The Peaks of Lyell is a book by Geoffrey Blainey, based on his University of Melbourne MA thesis originally published in 1954.[1] It contains the history of the Mount Lyell Mining and Railway Company, and through association, Queenstown and further the West Coast Tasmania.
It is unique for this type of book in that it has gone to the sixth edition in 2000, and few company histories in Australia have achieved such continual publishing.
Blainey was fortunate in being able to speak to older people about the history of the West Coast, some who had known Queenstown in its earliest years.

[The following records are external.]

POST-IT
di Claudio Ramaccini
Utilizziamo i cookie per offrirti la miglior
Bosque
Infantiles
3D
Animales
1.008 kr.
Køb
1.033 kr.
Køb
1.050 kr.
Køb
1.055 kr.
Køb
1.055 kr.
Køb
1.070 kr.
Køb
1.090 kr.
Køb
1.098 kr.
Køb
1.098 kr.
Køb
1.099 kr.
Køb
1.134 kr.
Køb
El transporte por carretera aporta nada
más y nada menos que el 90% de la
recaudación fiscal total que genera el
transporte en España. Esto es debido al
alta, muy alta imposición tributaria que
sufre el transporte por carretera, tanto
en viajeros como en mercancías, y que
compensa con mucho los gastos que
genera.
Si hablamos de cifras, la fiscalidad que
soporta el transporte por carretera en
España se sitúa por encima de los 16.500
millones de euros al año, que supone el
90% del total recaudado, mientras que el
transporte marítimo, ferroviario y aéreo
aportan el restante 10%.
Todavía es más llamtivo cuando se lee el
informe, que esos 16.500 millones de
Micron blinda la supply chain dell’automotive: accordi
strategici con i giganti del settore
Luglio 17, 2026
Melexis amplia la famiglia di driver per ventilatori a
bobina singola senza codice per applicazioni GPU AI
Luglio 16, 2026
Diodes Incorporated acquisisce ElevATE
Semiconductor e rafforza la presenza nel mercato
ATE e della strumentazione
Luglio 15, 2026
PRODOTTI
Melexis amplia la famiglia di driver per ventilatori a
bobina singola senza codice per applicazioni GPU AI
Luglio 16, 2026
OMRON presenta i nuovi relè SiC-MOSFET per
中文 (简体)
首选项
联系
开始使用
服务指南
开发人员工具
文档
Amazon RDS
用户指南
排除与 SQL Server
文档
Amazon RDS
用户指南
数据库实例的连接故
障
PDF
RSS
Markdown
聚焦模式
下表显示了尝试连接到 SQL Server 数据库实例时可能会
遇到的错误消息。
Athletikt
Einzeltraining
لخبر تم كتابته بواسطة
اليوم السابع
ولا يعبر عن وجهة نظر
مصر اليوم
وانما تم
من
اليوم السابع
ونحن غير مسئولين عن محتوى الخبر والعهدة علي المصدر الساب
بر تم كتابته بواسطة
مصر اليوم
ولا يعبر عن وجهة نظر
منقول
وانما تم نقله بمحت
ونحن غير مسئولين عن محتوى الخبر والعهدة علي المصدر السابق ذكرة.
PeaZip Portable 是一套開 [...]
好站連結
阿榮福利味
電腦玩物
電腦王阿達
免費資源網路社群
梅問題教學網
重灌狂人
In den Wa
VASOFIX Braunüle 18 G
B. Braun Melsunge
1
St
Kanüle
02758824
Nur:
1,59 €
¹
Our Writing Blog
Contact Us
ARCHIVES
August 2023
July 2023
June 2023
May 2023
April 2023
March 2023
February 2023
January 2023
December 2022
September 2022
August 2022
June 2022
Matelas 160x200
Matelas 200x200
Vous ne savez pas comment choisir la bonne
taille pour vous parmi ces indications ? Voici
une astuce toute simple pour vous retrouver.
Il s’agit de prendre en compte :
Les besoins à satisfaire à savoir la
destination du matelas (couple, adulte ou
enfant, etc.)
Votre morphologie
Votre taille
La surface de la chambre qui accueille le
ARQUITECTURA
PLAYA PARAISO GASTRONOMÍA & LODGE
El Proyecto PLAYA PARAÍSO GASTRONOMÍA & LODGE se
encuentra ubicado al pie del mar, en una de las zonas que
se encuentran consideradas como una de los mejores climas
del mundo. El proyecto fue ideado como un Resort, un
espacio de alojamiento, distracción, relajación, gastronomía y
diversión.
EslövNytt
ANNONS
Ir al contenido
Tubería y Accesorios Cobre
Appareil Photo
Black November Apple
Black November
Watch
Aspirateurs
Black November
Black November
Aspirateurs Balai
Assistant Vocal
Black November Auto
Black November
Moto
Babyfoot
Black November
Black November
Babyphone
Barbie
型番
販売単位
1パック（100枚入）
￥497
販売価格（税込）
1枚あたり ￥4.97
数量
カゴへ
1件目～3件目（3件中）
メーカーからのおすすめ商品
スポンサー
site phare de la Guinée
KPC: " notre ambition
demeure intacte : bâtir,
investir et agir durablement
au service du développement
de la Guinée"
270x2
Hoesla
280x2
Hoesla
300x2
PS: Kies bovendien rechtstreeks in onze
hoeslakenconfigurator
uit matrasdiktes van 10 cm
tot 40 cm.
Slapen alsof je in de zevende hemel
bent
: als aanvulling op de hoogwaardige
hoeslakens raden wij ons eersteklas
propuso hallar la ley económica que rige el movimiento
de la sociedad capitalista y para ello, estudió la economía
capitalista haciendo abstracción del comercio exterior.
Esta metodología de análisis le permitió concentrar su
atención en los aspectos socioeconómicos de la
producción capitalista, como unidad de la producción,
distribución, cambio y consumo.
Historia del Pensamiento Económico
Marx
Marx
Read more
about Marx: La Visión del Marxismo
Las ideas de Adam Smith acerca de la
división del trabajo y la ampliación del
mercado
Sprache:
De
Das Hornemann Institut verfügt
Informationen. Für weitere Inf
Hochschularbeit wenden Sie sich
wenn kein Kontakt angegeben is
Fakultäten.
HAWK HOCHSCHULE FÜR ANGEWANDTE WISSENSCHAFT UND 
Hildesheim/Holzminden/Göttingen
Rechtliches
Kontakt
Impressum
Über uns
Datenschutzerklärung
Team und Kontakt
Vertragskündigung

The book gives an interesting overview from the materials and people Blainey was able to access in the early 1950s, and the omissions. Due to the nature of a company history, a number of items of Queenstown history did have alternative interpretations on events such as the 1912 North Mount Lyell Disaster, and there were residents of Queenstown living in the town as late as the 1970s who had stories that differed from the official company history.
Significant characters from the West Coast Tasmania history such as Robert Carl Sticht and James Crotty amongst a longer list probably still deserve further work on their significance in West Coast and Tasmanian history, but the book has had significant "presence" in being in print for so long.
Scholarship on some of the neglected aspects of West Coast and Queenstown history only emerged from the shadow of Blainey's work in the 2000s.In 1993 for a mining conference in Tasmania,[2] a number of publications were produced regarding the same subject.[3]
In 1994, when the fifth edition of Peaks of Lyell was printed, the Mount Lyell company closed down, and most of the records held by the company were donated to the State Library of Tasmania. By the 2000s a sixth edition was published.